- Problem
When you repeat the entries below, keep each word exactly as it is and drop the pictures.

━━━━━ Recorded information ━━━━━

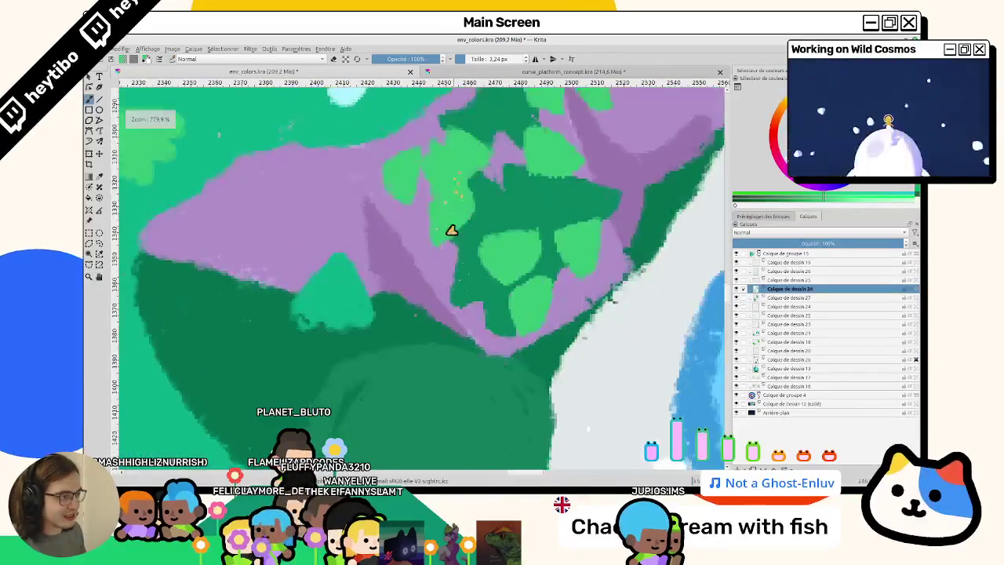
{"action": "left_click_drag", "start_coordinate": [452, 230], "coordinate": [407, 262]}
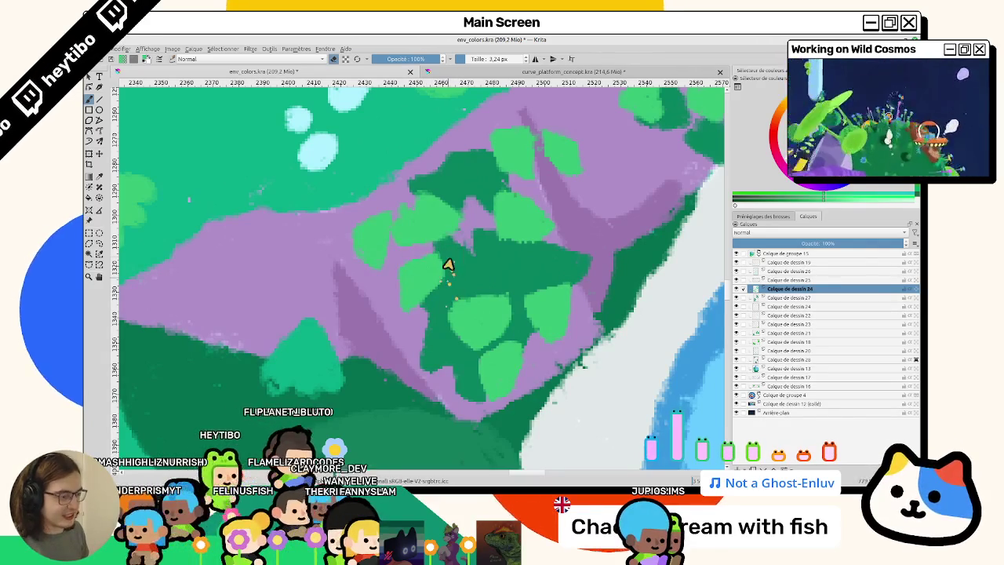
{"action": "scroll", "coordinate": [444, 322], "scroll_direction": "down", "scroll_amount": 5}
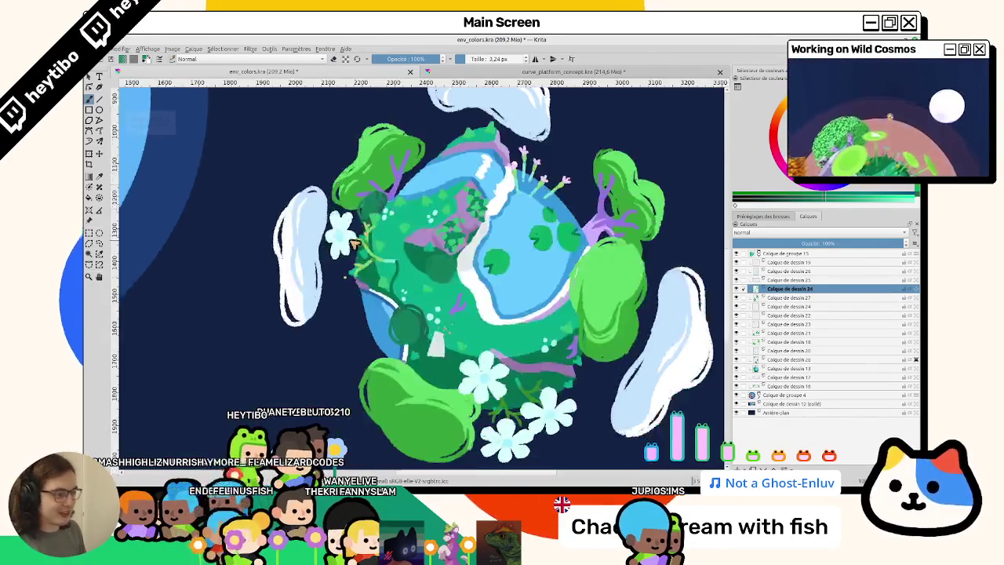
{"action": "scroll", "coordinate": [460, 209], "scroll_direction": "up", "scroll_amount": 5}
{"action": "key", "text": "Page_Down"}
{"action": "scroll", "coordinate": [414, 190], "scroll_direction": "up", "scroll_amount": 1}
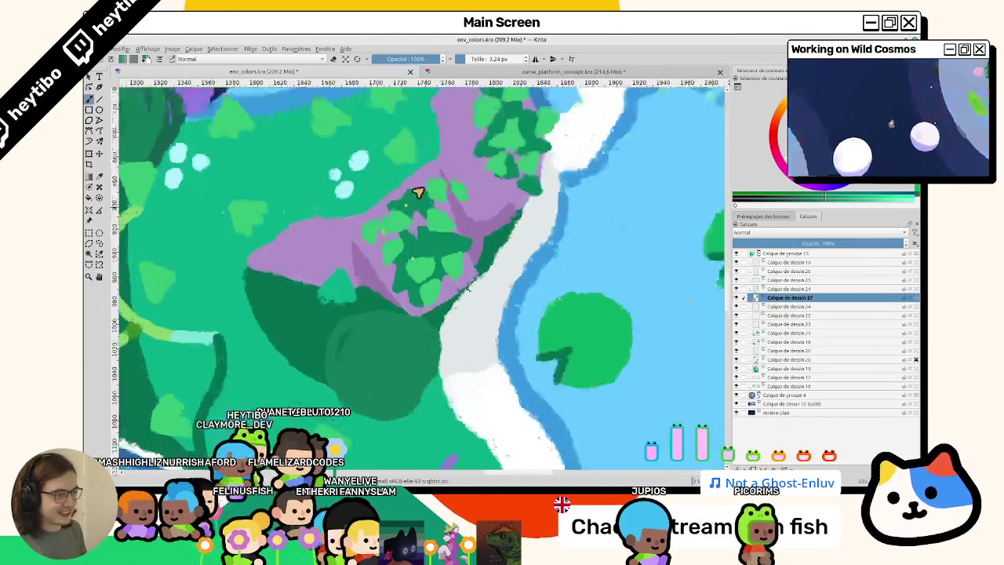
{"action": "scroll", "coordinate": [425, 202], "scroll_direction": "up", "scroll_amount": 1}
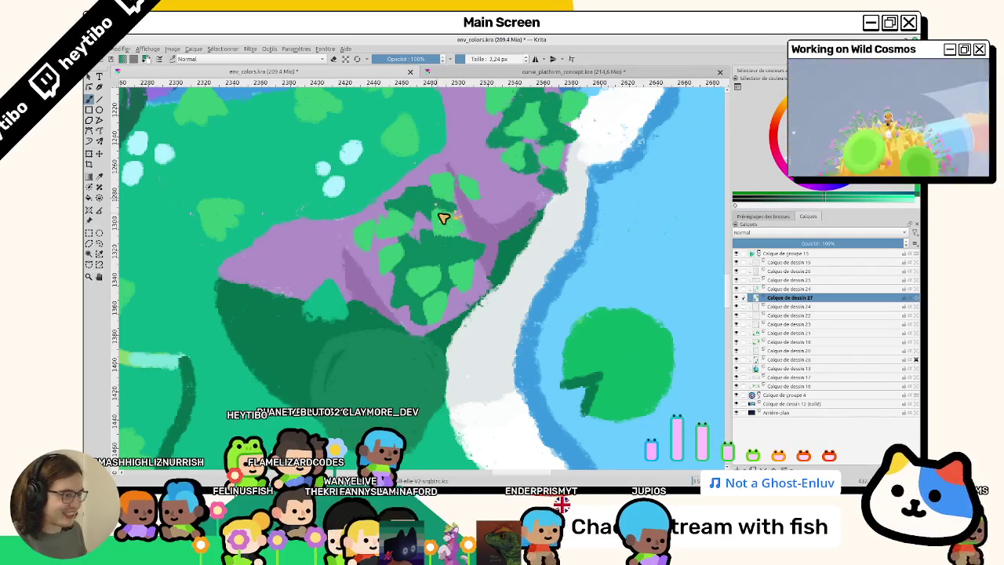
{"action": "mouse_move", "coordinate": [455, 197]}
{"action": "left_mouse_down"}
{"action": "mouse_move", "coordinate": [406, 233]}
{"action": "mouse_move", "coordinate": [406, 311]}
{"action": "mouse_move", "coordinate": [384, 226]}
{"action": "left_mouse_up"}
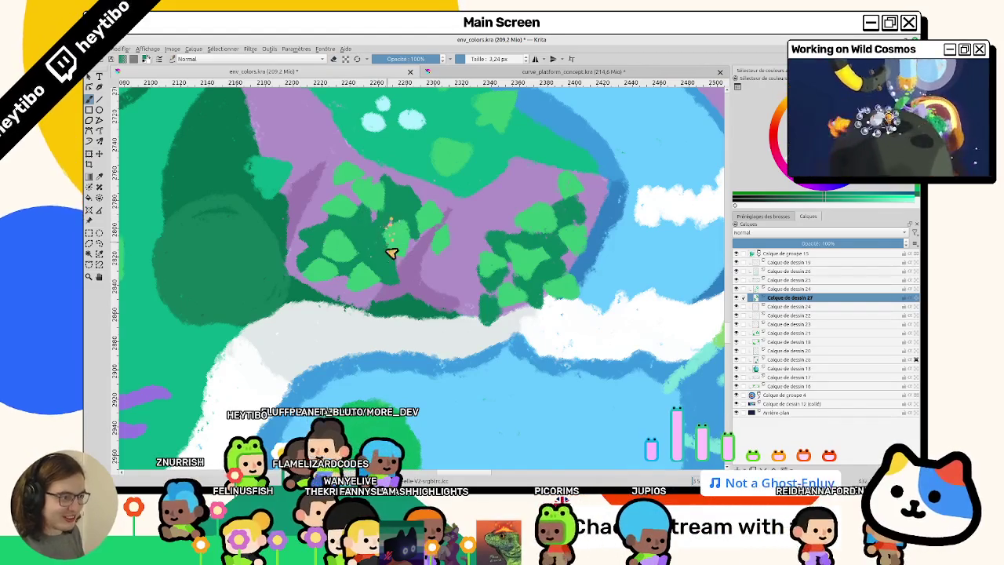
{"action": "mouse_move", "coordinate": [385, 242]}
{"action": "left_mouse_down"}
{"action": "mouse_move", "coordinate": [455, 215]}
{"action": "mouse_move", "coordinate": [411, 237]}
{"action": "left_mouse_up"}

━━━━━

- Answer area
{"action": "left_click_drag", "start_coordinate": [452, 230], "coordinate": [407, 262]}
{"action": "scroll", "coordinate": [444, 322], "scroll_direction": "down", "scroll_amount": 5}
{"action": "scroll", "coordinate": [460, 209], "scroll_direction": "up", "scroll_amount": 5}
{"action": "key", "text": "Page_Down"}
{"action": "scroll", "coordinate": [414, 190], "scroll_direction": "up", "scroll_amount": 1}
{"action": "scroll", "coordinate": [425, 202], "scroll_direction": "up", "scroll_amount": 1}
{"action": "mouse_move", "coordinate": [455, 197]}
{"action": "left_mouse_down"}
{"action": "mouse_move", "coordinate": [406, 233]}
{"action": "mouse_move", "coordinate": [406, 311]}
{"action": "mouse_move", "coordinate": [384, 226]}
{"action": "left_mouse_up"}
{"action": "mouse_move", "coordinate": [385, 242]}
{"action": "left_mouse_down"}
{"action": "mouse_move", "coordinate": [455, 215]}
{"action": "mouse_move", "coordinate": [411, 237]}
{"action": "left_mouse_up"}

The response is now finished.